■ The task: Both the line containing "Станислав Майзус" and the line containing "certains mots-clés ou" belong to the span. Output exactly that span from the listing below, and nothing outside it.

(The data begins)

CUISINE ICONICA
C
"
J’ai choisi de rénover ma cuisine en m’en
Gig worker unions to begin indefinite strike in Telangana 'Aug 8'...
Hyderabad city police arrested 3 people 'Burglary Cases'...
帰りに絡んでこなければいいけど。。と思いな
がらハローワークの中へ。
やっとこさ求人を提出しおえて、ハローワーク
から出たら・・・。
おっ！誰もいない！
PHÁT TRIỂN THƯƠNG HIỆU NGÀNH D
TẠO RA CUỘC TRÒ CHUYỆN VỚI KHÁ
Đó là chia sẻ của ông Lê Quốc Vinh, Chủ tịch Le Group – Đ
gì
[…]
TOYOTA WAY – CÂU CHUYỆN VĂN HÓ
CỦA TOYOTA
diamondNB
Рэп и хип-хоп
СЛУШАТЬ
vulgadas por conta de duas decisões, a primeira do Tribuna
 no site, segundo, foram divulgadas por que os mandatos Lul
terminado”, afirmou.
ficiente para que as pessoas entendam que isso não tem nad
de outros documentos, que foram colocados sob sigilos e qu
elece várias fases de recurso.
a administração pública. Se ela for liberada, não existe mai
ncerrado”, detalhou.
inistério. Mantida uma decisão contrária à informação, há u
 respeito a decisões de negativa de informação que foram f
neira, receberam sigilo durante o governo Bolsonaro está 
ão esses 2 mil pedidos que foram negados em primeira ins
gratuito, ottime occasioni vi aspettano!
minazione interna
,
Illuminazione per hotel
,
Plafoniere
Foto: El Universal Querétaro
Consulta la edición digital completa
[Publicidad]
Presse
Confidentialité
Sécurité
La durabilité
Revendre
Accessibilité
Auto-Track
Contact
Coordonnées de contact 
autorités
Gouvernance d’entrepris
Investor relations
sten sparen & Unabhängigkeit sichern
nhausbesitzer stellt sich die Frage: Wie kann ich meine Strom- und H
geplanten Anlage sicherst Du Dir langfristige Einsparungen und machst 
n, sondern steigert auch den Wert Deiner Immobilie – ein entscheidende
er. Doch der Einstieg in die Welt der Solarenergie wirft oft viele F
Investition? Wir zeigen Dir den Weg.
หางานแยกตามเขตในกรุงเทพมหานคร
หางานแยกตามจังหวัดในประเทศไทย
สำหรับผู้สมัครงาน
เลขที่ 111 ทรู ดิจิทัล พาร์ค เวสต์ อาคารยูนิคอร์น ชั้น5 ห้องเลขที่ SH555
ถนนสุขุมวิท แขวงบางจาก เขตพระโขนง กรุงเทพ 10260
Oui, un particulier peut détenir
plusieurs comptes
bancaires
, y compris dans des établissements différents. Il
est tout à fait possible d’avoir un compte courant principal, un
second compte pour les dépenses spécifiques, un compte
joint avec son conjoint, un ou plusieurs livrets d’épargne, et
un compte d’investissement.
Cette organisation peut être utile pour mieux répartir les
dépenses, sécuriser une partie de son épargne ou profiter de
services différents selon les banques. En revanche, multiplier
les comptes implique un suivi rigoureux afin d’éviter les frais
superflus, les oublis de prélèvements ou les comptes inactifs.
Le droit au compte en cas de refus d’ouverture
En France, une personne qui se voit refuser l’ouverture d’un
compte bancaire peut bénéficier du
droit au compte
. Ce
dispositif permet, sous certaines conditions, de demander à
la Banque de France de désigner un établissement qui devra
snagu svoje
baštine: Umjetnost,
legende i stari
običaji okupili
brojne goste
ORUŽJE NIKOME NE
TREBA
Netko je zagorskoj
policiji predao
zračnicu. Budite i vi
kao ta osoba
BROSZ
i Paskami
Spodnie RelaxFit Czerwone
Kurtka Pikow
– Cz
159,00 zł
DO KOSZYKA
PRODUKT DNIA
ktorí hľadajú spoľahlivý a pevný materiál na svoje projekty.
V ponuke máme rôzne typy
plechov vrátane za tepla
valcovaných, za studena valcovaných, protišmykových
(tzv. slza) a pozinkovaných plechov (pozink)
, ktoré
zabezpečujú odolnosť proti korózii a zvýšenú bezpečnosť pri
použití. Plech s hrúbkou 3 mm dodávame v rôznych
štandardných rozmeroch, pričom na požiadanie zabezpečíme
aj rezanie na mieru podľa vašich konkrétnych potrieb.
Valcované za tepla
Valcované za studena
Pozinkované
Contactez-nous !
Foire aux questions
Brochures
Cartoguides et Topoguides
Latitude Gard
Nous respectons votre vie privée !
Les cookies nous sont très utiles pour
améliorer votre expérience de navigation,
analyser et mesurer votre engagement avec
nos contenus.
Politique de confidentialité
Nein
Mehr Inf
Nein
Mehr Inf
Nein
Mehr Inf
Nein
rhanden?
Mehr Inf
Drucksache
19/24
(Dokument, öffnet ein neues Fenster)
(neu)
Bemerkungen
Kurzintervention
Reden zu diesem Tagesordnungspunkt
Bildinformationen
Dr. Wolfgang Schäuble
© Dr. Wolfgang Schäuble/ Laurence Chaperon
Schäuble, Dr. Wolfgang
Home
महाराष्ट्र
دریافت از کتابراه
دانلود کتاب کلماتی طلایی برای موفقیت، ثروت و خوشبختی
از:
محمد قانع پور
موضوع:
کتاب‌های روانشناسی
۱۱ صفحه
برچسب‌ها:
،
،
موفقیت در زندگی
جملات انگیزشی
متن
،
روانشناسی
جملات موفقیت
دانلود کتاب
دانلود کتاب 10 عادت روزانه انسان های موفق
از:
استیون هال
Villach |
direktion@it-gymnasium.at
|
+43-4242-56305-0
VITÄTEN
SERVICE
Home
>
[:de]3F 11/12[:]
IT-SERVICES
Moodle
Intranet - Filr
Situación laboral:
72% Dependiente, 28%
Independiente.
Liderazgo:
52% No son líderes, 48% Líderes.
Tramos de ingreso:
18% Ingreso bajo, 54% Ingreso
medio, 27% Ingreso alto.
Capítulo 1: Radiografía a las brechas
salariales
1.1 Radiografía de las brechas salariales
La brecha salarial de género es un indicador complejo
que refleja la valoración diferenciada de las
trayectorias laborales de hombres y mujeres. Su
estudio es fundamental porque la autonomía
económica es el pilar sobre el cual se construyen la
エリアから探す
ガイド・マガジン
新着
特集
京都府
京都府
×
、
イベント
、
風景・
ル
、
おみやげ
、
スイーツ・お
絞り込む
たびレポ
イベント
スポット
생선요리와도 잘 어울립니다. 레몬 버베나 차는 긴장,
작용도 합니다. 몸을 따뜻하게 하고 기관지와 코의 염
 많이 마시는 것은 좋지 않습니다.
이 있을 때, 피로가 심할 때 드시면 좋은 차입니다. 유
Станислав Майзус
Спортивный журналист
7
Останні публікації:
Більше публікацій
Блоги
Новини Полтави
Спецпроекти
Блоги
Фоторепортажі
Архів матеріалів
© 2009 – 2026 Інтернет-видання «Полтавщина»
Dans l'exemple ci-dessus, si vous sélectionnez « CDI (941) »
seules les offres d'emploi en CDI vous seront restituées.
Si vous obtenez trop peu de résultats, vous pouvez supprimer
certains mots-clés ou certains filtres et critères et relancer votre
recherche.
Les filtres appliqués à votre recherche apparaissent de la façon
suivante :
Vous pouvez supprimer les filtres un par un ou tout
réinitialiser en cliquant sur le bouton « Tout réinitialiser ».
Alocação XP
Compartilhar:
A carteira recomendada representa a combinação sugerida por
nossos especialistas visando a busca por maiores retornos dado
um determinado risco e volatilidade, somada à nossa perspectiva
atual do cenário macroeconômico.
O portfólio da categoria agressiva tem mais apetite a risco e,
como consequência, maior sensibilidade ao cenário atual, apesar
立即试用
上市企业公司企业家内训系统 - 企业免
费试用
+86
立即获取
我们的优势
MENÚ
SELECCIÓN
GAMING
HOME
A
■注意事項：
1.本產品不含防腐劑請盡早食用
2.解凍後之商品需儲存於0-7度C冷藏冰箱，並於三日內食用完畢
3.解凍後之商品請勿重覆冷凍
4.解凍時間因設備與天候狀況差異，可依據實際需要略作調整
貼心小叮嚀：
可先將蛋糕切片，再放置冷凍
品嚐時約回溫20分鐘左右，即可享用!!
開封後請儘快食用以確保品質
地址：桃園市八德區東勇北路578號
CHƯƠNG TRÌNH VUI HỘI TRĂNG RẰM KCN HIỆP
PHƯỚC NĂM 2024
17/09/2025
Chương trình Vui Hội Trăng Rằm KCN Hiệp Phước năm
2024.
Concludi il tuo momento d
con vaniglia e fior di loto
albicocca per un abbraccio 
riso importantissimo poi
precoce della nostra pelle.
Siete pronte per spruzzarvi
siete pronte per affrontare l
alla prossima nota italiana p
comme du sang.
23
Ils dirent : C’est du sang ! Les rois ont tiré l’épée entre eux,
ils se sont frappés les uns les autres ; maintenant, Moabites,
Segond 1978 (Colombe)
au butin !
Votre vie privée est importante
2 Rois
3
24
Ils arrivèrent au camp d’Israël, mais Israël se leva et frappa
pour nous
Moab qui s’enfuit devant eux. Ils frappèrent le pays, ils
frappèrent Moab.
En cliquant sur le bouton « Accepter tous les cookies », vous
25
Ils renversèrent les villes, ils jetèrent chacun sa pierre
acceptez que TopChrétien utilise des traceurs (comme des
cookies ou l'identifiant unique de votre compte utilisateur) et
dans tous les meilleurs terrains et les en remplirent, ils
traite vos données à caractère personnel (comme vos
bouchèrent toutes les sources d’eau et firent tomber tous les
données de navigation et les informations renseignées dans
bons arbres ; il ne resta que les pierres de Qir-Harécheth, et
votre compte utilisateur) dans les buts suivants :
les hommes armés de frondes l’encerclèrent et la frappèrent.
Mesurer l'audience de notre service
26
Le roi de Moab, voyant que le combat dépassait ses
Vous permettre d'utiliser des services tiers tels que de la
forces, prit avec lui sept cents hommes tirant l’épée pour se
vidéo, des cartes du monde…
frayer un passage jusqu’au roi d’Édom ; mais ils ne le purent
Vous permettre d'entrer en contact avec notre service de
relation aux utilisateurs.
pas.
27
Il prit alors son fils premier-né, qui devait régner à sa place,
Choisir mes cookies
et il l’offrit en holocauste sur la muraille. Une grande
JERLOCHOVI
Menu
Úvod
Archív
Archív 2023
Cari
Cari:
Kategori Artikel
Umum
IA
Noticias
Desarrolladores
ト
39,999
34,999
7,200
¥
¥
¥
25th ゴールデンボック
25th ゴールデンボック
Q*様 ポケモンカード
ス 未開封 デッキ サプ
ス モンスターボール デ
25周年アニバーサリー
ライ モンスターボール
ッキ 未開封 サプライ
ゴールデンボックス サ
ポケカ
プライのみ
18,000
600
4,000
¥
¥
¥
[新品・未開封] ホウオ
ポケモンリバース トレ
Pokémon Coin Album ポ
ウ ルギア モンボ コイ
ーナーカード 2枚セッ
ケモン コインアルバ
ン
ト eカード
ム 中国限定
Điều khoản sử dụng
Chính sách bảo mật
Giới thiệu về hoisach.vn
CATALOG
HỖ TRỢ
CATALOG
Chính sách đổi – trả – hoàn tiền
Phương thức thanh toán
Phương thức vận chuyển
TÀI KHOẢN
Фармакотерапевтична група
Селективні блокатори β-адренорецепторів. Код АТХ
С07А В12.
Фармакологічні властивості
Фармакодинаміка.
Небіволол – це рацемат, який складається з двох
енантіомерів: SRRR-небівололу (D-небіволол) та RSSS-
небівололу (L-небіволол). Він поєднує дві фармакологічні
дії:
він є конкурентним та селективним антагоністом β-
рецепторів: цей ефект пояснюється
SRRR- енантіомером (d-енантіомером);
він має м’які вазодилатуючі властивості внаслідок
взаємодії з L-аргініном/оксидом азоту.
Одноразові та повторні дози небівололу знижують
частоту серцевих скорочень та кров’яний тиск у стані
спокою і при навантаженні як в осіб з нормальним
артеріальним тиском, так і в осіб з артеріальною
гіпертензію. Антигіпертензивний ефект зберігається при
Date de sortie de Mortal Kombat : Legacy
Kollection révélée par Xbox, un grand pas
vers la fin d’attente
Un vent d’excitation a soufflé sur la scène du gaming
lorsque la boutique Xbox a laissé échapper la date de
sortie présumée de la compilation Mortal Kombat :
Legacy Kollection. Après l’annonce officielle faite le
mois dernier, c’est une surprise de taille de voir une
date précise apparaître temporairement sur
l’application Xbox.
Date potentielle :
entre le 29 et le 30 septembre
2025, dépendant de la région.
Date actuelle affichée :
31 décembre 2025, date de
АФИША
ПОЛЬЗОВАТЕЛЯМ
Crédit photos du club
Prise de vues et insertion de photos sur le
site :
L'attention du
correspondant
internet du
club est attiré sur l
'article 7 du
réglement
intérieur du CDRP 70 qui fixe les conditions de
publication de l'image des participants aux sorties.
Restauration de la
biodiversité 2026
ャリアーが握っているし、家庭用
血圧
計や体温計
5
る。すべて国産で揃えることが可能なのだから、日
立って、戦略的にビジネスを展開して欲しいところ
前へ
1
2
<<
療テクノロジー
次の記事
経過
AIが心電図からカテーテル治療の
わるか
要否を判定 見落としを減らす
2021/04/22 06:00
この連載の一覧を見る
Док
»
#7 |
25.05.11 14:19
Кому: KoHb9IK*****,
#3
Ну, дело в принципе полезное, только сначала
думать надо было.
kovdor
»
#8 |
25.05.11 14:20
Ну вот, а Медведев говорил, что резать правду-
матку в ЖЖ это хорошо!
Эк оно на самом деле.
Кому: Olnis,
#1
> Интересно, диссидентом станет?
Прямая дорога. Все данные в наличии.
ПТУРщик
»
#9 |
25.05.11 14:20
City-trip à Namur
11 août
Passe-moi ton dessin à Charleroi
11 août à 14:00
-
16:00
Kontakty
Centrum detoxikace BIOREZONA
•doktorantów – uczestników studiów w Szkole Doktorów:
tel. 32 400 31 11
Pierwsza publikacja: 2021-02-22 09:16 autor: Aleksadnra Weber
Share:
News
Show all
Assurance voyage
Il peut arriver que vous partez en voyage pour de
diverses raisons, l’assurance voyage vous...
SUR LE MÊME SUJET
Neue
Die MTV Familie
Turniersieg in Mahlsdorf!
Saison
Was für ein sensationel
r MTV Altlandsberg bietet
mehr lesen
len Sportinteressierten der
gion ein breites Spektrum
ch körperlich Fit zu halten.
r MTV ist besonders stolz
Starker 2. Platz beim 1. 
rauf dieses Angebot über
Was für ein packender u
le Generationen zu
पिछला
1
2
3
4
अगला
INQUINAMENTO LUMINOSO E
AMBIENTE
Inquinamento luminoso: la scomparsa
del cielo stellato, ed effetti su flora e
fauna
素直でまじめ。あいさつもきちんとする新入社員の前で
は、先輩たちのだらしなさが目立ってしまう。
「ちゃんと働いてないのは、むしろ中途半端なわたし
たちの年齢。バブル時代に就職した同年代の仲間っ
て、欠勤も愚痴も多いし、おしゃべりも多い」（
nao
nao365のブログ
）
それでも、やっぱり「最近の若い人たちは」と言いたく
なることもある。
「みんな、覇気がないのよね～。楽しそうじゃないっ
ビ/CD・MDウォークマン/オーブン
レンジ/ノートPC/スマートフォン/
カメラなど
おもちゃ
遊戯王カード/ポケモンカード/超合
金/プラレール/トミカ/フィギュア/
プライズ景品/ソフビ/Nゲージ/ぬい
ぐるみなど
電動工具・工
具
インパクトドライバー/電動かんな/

(The data ends)

■ Output for this exercise:
Станислав Майзус
Спортивный журналист
7
Останні публікації:
Більше публікацій
Блоги
Новини Полтави
Спецпроекти
Блоги
Фоторепортажі
Архів матеріалів
© 2009 – 2026 Інтернет-видання «Полтавщина»
Dans l'exemple ci-dessus, si vous sélectionnez « CDI (941) »
seules les offres d'emploi en CDI vous seront restituées.
Si vous obtenez trop peu de résultats, vous pouvez supprimer
certains mots-clés ou certains filtres et critères et relancer votre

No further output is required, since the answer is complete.